• _How to complete this task_:
Your answer must be the line holding "[54] Van Loock, P., Ladd, T." followed by every later line through the end of the entries, exactly as written.
Extracted records START
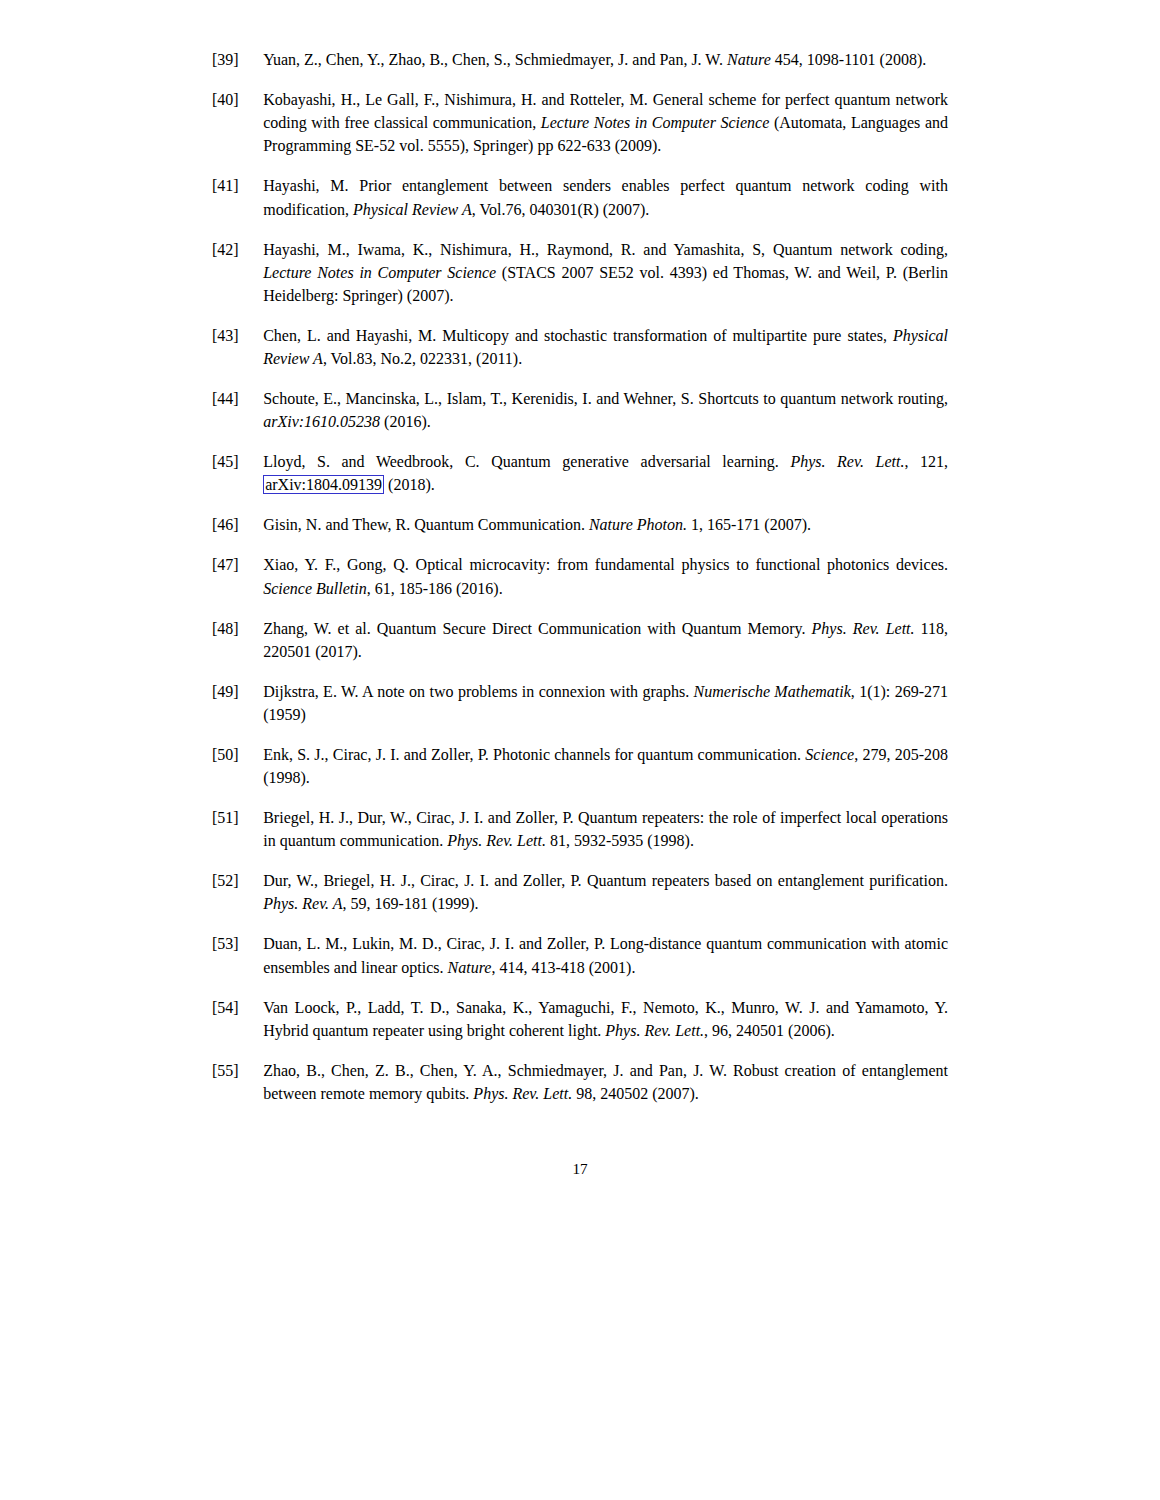[39] Yuan, Z., Chen, Y., Zhao, B., Chen, S., Schmiedmayer, J. and Pan, J. W. Nature 454, 1098-1101 (2008).
[40] Kobayashi, H., Le Gall, F., Nishimura, H. and Rotteler, M. General scheme for perfect quantum network coding with free classical communication, Lecture Notes in Computer Science (Automata, Languages and Programming SE-52 vol. 5555), Springer) pp 622-633 (2009).
[41] Hayashi, M. Prior entanglement between senders enables perfect quantum network coding with modification, Physical Review A, Vol.76, 040301(R) (2007).
[42] Hayashi, M., Iwama, K., Nishimura, H., Raymond, R. and Yamashita, S, Quantum network coding, Lecture Notes in Computer Science (STACS 2007 SE52 vol. 4393) ed Thomas, W. and Weil, P. (Berlin Heidelberg: Springer) (2007).
[43] Chen, L. and Hayashi, M. Multicopy and stochastic transformation of multipartite pure states, Physical Review A, Vol.83, No.2, 022331, (2011).
[44] Schoute, E., Mancinska, L., Islam, T., Kerenidis, I. and Wehner, S. Shortcuts to quantum network routing, arXiv:1610.05238 (2016).
[45] Lloyd, S. and Weedbrook, C. Quantum generative adversarial learning. Phys. Rev. Lett., 121, arXiv:1804.09139 (2018).
[46] Gisin, N. and Thew, R. Quantum Communication. Nature Photon. 1, 165-171 (2007).
[47] Xiao, Y. F., Gong, Q. Optical microcavity: from fundamental physics to functional photonics devices. Science Bulletin, 61, 185-186 (2016).
[48] Zhang, W. et al. Quantum Secure Direct Communication with Quantum Memory. Phys. Rev. Lett. 118, 220501 (2017).
[49] Dijkstra, E. W. A note on two problems in connexion with graphs. Numerische Mathematik, 1(1): 269-271 (1959)
[50] Enk, S. J., Cirac, J. I. and Zoller, P. Photonic channels for quantum communication. Science, 279, 205-208 (1998).
[51] Briegel, H. J., Dur, W., Cirac, J. I. and Zoller, P. Quantum repeaters: the role of imperfect local operations in quantum communication. Phys. Rev. Lett. 81, 5932-5935 (1998).
[52] Dur, W., Briegel, H. J., Cirac, J. I. and Zoller, P. Quantum repeaters based on entanglement purification. Phys. Rev. A, 59, 169-181 (1999).
[53] Duan, L. M., Lukin, M. D., Cirac, J. I. and Zoller, P. Long-distance quantum communication with atomic ensembles and linear optics. Nature, 414, 413-418 (2001).
[54] Van Loock, P., Ladd, T. D., Sanaka, K., Yamaguchi, F., Nemoto, K., Munro, W. J. and Yamamoto, Y. Hybrid quantum repeater using bright coherent light. Phys. Rev. Lett., 96, 240501 (2006).
[55] Zhao, B., Chen, Z. B., Chen, Y. A., Schmiedmayer, J. and Pan, J. W. Robust creation of entanglement between remote memory qubits. Phys. Rev. Lett. 98, 240502 (2007).
17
Extracted records END
• _Solution to this exercise_:
[54] Van Loock, P., Ladd, T. D., Sanaka, K., Yamaguchi, F., Nemoto, K., Munro, W. J. and Yamamoto, Y. Hybrid quantum repeater using bright coherent light. Phys. Rev. Lett., 96, 240501 (2006).
[55] Zhao, B., Chen, Z. B., Chen, Y. A., Schmiedmayer, J. and Pan, J. W. Robust creation of entanglement between remote memory qubits. Phys. Rev. Lett. 98, 240502 (2007).
17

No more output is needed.